* **Saved entries**:
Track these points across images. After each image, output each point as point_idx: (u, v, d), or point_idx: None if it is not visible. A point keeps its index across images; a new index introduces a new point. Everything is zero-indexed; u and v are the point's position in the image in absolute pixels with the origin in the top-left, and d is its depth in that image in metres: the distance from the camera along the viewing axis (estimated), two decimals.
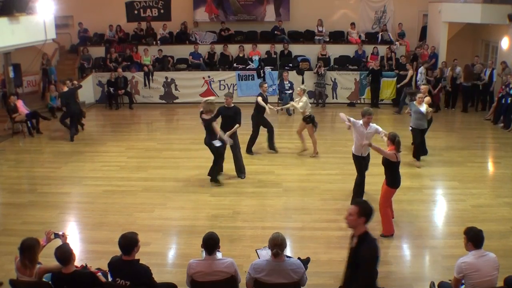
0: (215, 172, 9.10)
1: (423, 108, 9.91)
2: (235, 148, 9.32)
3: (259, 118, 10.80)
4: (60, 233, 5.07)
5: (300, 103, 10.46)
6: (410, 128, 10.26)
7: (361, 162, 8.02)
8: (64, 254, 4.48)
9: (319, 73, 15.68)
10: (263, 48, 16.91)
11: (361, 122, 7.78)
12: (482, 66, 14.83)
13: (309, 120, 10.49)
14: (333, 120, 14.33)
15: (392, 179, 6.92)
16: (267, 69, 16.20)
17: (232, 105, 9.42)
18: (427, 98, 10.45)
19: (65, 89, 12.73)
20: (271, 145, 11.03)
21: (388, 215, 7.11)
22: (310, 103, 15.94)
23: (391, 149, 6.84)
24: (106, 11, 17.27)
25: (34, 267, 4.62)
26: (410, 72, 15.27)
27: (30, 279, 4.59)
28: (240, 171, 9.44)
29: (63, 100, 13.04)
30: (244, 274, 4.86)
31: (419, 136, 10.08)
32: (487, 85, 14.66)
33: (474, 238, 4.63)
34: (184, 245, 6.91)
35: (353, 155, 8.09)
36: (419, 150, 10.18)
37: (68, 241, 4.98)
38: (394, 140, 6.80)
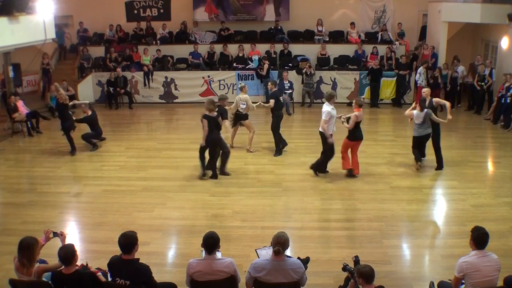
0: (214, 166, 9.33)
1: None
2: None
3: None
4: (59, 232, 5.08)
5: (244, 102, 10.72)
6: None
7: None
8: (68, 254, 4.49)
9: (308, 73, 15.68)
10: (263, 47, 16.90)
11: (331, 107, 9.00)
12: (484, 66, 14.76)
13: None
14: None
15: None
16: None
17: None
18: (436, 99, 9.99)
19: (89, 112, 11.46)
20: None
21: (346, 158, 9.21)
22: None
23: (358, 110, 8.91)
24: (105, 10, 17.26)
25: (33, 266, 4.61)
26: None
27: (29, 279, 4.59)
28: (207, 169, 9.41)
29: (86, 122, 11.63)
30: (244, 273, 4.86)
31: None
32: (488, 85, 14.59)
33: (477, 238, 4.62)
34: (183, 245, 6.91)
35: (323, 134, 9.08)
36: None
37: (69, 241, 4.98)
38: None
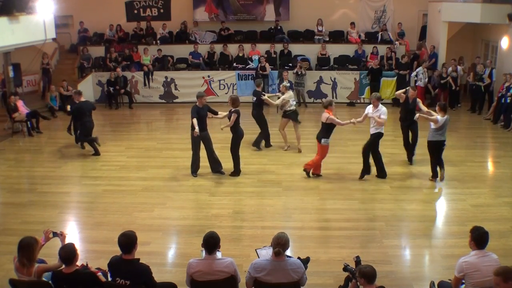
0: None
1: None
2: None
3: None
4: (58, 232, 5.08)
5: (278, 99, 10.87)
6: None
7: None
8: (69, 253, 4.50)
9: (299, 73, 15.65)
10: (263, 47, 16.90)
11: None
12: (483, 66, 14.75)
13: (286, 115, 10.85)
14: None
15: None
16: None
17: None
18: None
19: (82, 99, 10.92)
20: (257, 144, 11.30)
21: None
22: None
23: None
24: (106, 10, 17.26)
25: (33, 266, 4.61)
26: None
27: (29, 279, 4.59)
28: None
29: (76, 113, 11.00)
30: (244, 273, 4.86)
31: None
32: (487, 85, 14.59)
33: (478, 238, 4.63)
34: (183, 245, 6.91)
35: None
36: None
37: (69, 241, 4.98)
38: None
...
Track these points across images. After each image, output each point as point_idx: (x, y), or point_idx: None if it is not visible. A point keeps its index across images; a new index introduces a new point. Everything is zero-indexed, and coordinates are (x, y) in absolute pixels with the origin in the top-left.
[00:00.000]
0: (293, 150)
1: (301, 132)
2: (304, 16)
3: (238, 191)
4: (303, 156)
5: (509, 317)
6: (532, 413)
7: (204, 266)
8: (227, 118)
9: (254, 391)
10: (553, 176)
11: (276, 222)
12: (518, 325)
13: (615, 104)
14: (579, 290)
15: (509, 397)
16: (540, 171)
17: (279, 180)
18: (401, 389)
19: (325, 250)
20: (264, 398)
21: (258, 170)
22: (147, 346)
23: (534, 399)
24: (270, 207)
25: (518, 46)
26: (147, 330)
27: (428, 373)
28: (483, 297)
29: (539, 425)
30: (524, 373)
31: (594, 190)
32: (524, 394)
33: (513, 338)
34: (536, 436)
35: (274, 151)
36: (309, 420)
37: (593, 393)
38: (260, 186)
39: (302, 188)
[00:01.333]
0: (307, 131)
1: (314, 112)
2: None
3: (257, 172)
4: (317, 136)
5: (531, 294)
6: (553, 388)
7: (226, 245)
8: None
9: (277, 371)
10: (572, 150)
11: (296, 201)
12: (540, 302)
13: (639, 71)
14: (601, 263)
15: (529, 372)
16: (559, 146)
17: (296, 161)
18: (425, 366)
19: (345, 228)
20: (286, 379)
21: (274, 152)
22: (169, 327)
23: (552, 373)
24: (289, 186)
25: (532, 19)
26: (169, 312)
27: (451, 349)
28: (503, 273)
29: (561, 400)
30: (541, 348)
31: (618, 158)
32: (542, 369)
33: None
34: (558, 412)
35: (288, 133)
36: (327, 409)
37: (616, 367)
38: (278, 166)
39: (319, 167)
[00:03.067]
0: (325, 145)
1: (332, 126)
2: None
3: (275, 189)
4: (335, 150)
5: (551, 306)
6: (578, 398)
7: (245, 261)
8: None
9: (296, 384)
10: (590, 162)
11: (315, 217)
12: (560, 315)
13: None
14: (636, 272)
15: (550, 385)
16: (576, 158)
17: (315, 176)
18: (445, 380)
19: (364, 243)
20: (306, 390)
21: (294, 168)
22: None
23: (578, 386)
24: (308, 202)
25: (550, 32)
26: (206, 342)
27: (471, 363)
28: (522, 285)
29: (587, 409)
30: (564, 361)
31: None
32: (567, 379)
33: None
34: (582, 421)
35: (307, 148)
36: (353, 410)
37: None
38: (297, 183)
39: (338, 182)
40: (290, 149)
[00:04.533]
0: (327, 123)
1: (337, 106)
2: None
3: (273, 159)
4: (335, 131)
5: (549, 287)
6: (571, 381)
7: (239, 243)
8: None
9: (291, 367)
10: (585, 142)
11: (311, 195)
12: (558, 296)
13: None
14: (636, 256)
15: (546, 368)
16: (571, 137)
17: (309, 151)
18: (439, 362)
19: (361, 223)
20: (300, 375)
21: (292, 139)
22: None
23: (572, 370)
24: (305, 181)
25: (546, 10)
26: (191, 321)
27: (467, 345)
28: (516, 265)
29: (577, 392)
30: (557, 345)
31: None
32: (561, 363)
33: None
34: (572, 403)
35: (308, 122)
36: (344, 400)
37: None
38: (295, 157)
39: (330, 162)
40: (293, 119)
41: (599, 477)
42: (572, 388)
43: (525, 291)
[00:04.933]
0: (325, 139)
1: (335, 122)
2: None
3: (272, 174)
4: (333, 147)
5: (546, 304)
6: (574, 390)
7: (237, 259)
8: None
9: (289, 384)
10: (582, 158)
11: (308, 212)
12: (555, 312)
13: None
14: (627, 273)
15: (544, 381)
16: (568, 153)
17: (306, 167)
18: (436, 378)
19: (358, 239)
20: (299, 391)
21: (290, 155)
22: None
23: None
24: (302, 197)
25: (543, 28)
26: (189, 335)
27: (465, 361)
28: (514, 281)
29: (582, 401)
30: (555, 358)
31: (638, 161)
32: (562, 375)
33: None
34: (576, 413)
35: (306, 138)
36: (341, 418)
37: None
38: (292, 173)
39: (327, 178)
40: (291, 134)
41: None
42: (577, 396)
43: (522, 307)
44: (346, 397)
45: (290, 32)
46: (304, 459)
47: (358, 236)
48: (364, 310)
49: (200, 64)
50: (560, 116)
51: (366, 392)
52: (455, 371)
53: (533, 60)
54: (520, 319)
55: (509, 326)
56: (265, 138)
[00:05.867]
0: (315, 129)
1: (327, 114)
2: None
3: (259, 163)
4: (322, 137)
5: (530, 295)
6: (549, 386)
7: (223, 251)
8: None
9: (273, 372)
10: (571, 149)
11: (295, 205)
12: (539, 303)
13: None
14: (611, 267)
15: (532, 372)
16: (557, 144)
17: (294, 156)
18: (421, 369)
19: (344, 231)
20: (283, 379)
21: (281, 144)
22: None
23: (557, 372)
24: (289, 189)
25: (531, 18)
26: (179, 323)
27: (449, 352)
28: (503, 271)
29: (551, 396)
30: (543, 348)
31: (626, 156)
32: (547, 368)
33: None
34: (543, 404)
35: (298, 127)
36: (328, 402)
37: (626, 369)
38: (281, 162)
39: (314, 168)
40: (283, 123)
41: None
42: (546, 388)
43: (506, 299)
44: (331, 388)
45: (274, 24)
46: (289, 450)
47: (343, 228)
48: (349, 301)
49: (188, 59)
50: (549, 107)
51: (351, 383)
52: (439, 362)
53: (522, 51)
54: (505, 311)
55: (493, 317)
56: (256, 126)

* **Exercise**: All that is wanted is the lines above between the one containing "(estimated), two decimals." and the one containing "11: (361, 122, 7.78)", inclusive, restated word for word, with pictures omitted.

* **Reply to the exercise**:
Track these points across images. After each image, output each point as point_idx: (u, v, d), or point_idx: None if it is not visible. A point keeps its index across images; a new index introduces a new point. Everything is zero-indexed; u and v are the point's position in the image in absolute pixels with the origin in the top-left, and d is its depth in that image in metres: the distance from the camera along the viewing axis (estimated), two decimals.
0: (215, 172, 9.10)
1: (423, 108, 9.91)
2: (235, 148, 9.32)
3: (259, 118, 10.80)
4: (60, 233, 5.07)
5: (300, 103, 10.46)
6: (410, 128, 10.26)
7: (361, 162, 8.02)
8: (64, 254, 4.48)
9: (319, 73, 15.68)
10: (263, 48, 16.91)
11: (361, 122, 7.78)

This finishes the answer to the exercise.